Y así pasan el rato, una ronda tras otras, hasta que llegan otros inspectores, y las fotos de la escena del crimen y las declaraciones de Ios testigos y los informes parecen un poco menos reales, y Latonya Wallace pasa de ser una tragedia a convertirse en una especie de broma cósmica. Sísifo y su roca. De León y su fuente. Pellegrini y su niña muerta.

—Déjame que te diga una cosa —dice Requer, convirtiéndose en centro de atención y llevándose el licor a los labios—. Cuando Tom llego aquí, al principio, yo creía que esto se le daba fatal. Quiero decir que…

—Y ahora que me has visto trabajar —dice Pellegrini, medio en serio— sabes que tenías razón.

—No, colega —dice Requer, negando con la cabeza—. Supe que eras un tío legal cuando resolviste aquel caso en los barrios bajos ¿Cómo se llamaba el chico?

—¿Qué caso?

—El de la torre. En el este.

—George Green —dice Pellegrini.

—Exacto, sí, Green —asiente Requer, agitando el vaso vacío brevemente para que le vea Nicky, el camarero—. Todo el mundo le dijo que ese caso no se podía resolver. Incluso yo se lo dije. Le dije… —Requer hace una pausa mientras Nicky le llena el vaso, se echa al coleto la mitad de lo que le ha puesto en el primer trago e intenta continuar— ¿Qué estaba diciendo?

Pellegrini se encoge de hombros, sonriendo.

—Ah, sí, ese caso era una mierda, una puta mierda. Un asesinato de drogas en lo alto de una de esas torres, ya ves. Un chico negro de la calle Aisquith; así que, además, a nadie le importa lo más mínimo. No hay testigos, no hay pruebas, no hay nada. Le dije que se olvidara del hijoputa y que se dedicara a otra cosa. Pero no me hace caso ni a mí ni a nadie. El tozudo hijo de puta no escucha tampoco a Jay. Simplemente se va sólo y trabaja el caso dos días. No escuchó a ninguno de nosotros y ¿sabéis lo que pasó?

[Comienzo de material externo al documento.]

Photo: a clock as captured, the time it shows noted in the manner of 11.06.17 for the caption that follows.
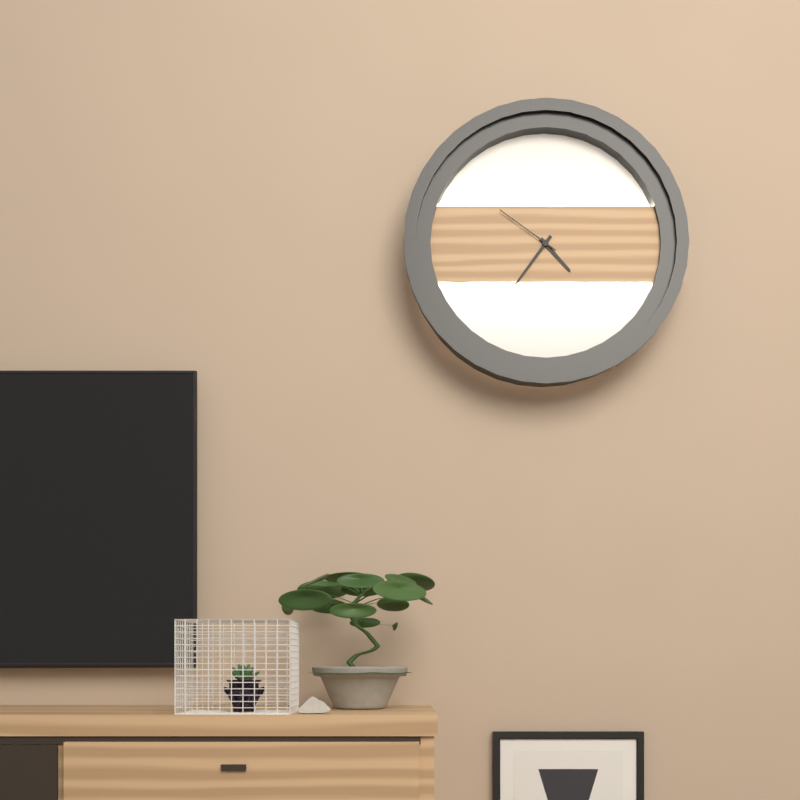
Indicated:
4.36.51
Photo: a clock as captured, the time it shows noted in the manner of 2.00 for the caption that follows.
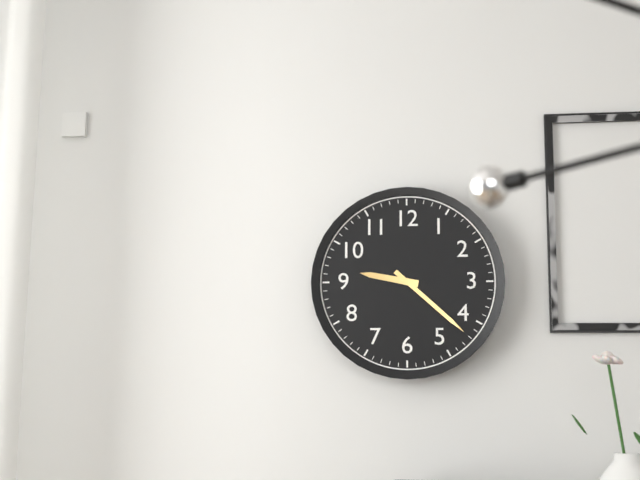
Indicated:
9.22
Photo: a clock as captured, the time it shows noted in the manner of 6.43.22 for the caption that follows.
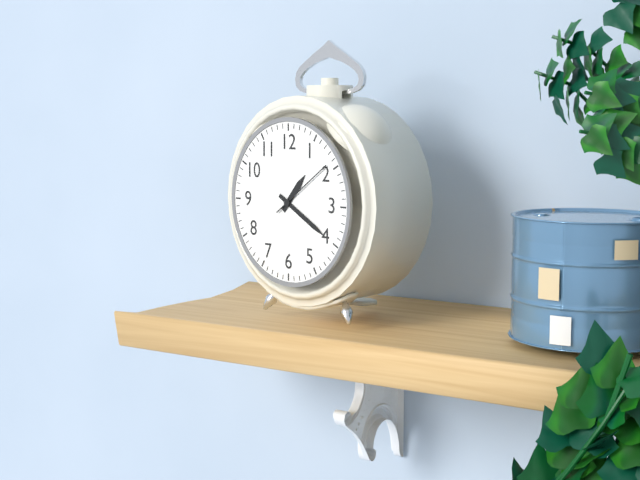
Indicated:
1.20.09
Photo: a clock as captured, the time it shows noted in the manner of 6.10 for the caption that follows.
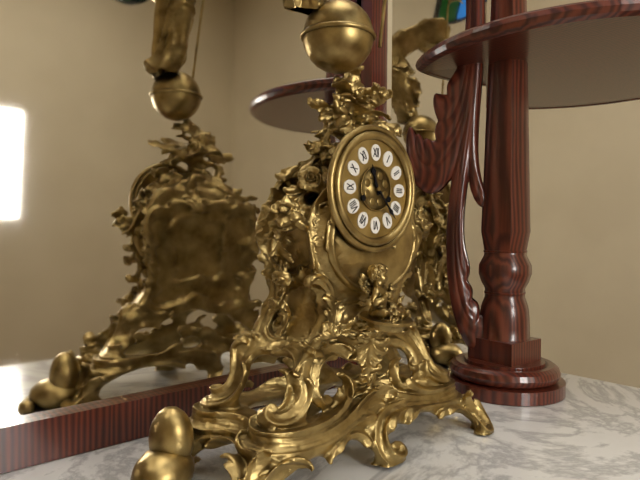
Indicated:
11.23
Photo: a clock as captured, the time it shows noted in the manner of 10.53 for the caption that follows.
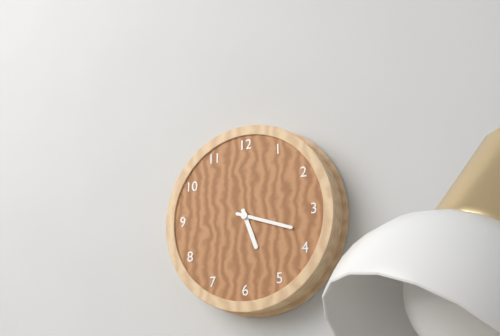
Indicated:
5.18
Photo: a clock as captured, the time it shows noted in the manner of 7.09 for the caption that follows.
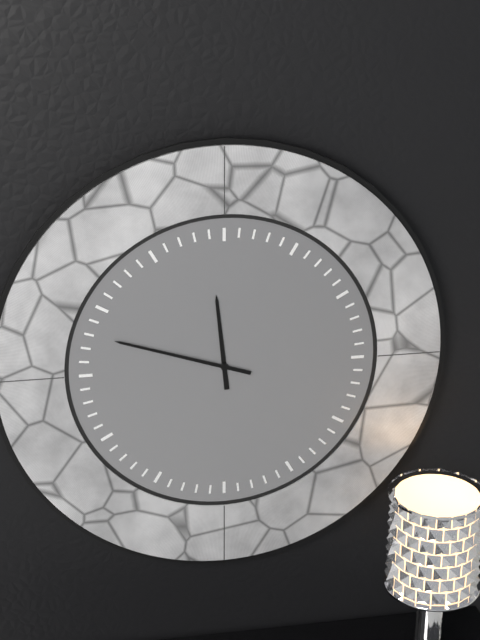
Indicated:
11.48
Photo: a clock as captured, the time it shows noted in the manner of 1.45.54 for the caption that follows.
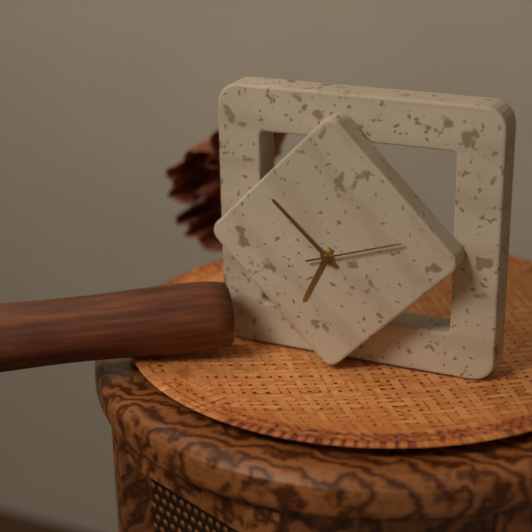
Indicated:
6.52.12
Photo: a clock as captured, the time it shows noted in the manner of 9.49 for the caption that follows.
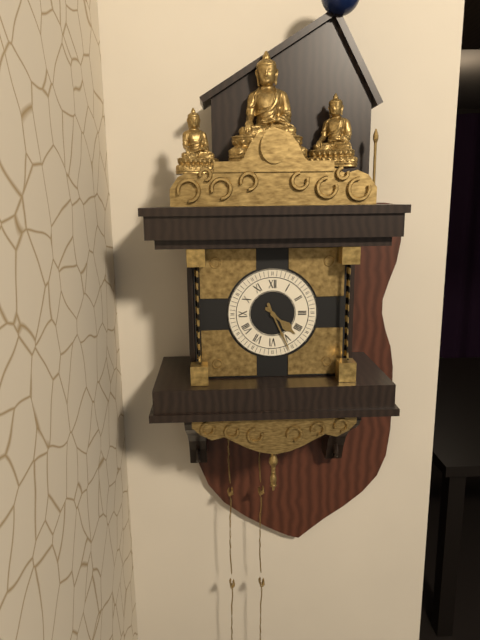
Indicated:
4.26
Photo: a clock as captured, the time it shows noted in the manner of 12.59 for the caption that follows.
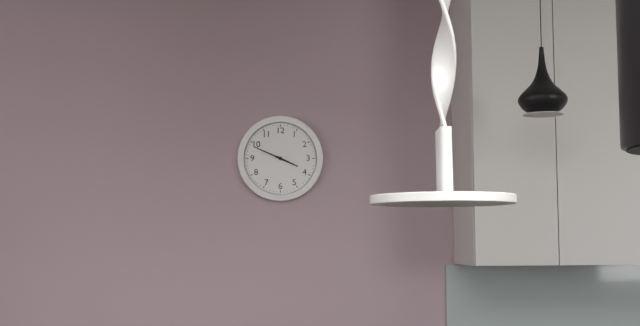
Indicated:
3.49
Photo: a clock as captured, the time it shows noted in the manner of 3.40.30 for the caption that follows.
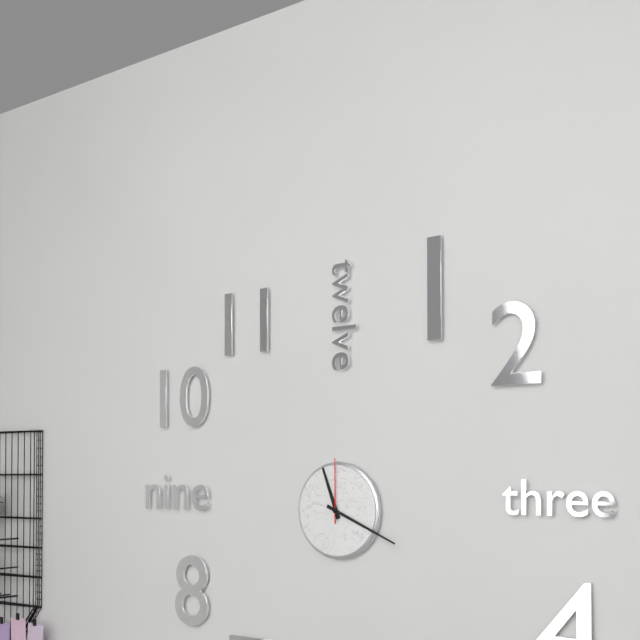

—Ni idea —dice Pellegrini tímidamente—. ¿Qué pasó?

—Resolviste el puto caso.

—¿Sí?

—Deja de joderme —dice Requer, volviéndose hacia su público de inspectores de CID—. Fue y resolvió el puto caso él solo. Entonces fue cuando supe que Tom Pellegrini iba a funcionar.

Pellegrini no dice nada, avergonzado.

Requer echa una rápida mirada por encima del hombro y se da cuenta de que, incluso después de haberse bebido la mitad de su cerveza, el joven inspector no se está tragando una palabra.

—De verdad te lo digo, Tom, de verdad.

—¿De verdad?

—De verdad. Escúchame.

Pellegrini sorbe su cerveza.

—Joder, que no lo digo porque estés aquí, colega. Lo digo porque es verdad. Cuando llegaste, pensé que no ibas a valer para esto, que se te iba a dar fatal. Pero has hecho un trabajo cojonudo. De verdad.

Pellegrini sonríe y pide a Nicky la última, acercándole el vaso vacío por la barra y señalando al vaso de whisky frente a Requer. Los otros detectives vuelven a otra conversación.